## [SELECTED EXTRACT]
>>>
Patternconstraints Files: Can I add them without editing CPU files and can I specify alignment constraints?

[fmagin]

I have a binary from some weird compiler (probably Go), where Ghidra completely fails to find functions. With manual inspection it's clear that a reliable pattern to identify function starts is "int3 (0xcc) instructions before a 32 byte aligned address implies function start". But the actual first byte of a function isn't reliable, so I don't see how I could encode this in a _patterns.xml file. Skimming the existing ones I could not find anything about alignment constraints in general, so my first question is: How would I specify a pattern like this?

The second question that derives from this scenario is: How can I add those patterns without having to edit the processor files in a Ghidra fork, i.e. how could I ship these in an extension? SpecExtension doesn't seem to include such patterns, and I think that these patterns are not a feature of the processor, but of a compiler and a processor, but I don't know what the implications would be to make that possible.

[dev747368]

I have no advice regarding patterns, if it does turn out to be a go binary and the go analyzer is failing, please start a issue for that.

[fmagin]

It's a fairly mangled binary, potentially just a memory dump, so I'm not surprised that the regular Go analyzer doesn't trigger, and I'm not sure if it would work either. I see it as a comparative limitation to e.g. Binary Ninja which does manage to find the functions, but I don't know how they do it.

[emteere]

Usually int3 (0xcc) are filler bytes if the function start isn't aligned. There is the ability to specify that the patterns must be aligned. Also that the pattern can start after the matched bytes, in this case a 0xCC. Having such a loose pattern is fairly dangerous and can find alot of bad code.

Does Ghidra find any code at all?
Are the memory blocks marked executable?

There currently isn't a local pattern file extension mechanism. We tend to try and use the pattern files only for very strong function end/start patterns.

[fmagin]

Are the memory blocks marked executable?
<<<
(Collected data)
>>>
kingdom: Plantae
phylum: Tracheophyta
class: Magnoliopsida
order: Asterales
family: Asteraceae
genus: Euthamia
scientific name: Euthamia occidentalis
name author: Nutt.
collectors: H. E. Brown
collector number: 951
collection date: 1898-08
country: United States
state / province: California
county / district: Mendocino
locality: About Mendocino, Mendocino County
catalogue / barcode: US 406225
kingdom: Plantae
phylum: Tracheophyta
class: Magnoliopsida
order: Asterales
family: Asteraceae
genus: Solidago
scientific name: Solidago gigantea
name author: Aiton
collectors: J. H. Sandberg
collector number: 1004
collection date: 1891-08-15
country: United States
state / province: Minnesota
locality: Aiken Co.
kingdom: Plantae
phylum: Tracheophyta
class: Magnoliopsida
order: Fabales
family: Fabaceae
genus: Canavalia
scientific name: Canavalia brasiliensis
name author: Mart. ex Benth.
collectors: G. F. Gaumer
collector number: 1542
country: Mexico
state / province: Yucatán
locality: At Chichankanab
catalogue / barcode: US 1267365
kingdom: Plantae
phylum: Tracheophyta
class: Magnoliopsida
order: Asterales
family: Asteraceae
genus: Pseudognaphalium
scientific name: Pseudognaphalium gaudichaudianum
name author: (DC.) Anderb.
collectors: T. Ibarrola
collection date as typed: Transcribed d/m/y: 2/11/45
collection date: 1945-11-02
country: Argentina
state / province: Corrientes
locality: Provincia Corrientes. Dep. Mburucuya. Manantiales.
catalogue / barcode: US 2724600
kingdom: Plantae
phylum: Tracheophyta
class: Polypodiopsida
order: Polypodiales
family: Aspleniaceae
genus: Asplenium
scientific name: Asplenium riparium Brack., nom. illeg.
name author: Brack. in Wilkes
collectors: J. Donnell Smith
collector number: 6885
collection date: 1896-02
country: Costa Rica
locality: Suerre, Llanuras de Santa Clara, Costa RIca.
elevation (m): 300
<<<
## [WORK TO COMPLETE]
Can you go on with the Ghidra pattern-file forum thread from the point where it stops? These items have no connection to the forum thread.

## [OUTPUT OF THE TASK]
They aren't by default, but changing them to executable and re-triggering the auto analysis does not produce many functions either. Only the first function directly at the entry-point is found, but this function obfuscates its control flow, and relies on segments that aren't actually present (Binary Ninja also fails to find those segments, so it's most likely a general issue with the binary).

Overall, it's definitely a heuristic that's prone to false positives, but in the context where this came up false positives for code are acceptable and have a near zero-cost. That's why it IMO makes sense to have this as an extra pattern and not run by default, and definitely not part of upstream Ghidra.

I can make the pattern more stringent because many functions also start with a quite similar prologue, but at the end of the day, this will be part of an internal Ghidra fork, and I'm not considering this an issue with Ghidra (otherwise I would have opened this as an issue), this is explicitly a Q&A question for how I can specify the alignment as part of a pattern. Would you mind pointing me to an existing example?

[ReversingWithMe]

I think best answer to this may be just adapting FindUndefinedFunctionsScript.java?

It seems like for your use case trying to do it the formal way through CPU files is overkill? You could adapt this to take some of those same normal patterns, but it looks like you would have all the gadgets you need to just define your patterns there or through new data files you could keep an internal stash for that are more portable (Json/Gson or xml), and probably easy enough to switch to python for even more customizability.